Freshman: first time taking midterms

by Julia Blando, staff writer

“I love the midterms,” Stephen McRae, freshman, said.

Yet most freshman are very worried about midterms, as it is their first time taking them, and have already started studying.

“I’ve been studying 15 or 20 minutes each night for about a week, and this weekend I’m going to do about an hour each day, and I’ll do maybe 30 minutes each night the actual week of midterms,” Tyler Richardson, freshman, said.

“I’m just gonna study probably enough to get a good grade. Especially in like, math, and English, because, why not?” Eric Tymoshenko, freshman, said. His favorite study method is to “cram it all in the last second.”

“I’m planning on studying a lot, like a lot a lot a lot,” Benjamin Solomon, freshman, said. He started studying every day, two weeks before midterms began.

“Probably over the weekends, I’ll do like, one to two hours each day,” McRae said. “I usually study from like 1 to 3 o’clock by using my notes and old homeworks.”

“I’m gonna study a lot, with the study guides,” Alexandra Long, freshman, said.

What they think:

“I don’t think they’re necessarily a good way to measure how well people are doing in a class; not everybody is good at taking tests. But there isn’t really another good way, at least that I can think of, to see how well somebody’s doing,” Richardson said.

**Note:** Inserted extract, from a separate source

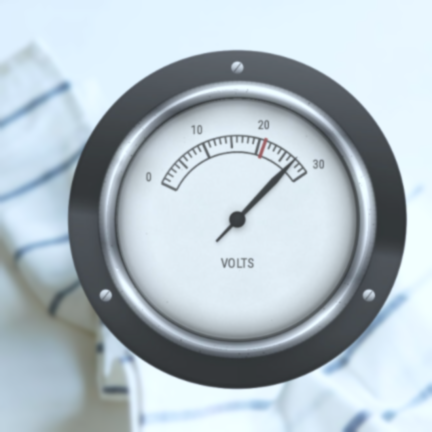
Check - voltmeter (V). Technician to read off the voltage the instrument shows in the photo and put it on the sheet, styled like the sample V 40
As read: V 27
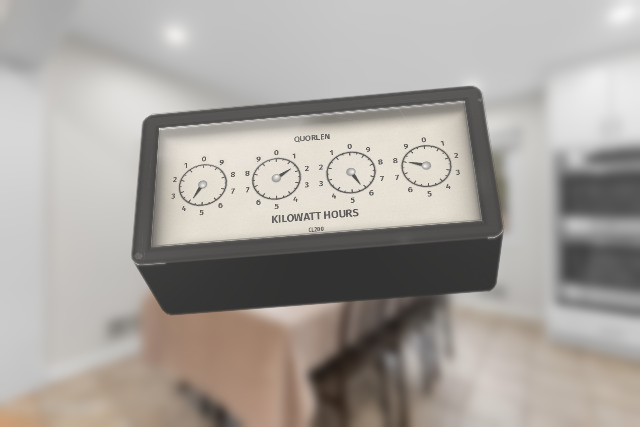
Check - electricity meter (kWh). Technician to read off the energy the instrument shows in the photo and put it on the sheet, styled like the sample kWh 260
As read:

“I don’t think that there is a reason for them; I think that they’re pointless,” Tymoshenko said.

“I need to take midterms more seriously, since I’m in advanced classes,” McRae said.

“I mean, they’re good for learning, I don’t know,” Long said.

“No, I’m not going to study, because I’m not taking them, because Mr. Arlotta said I don’t have to,” Nick Marcello, freshman, said.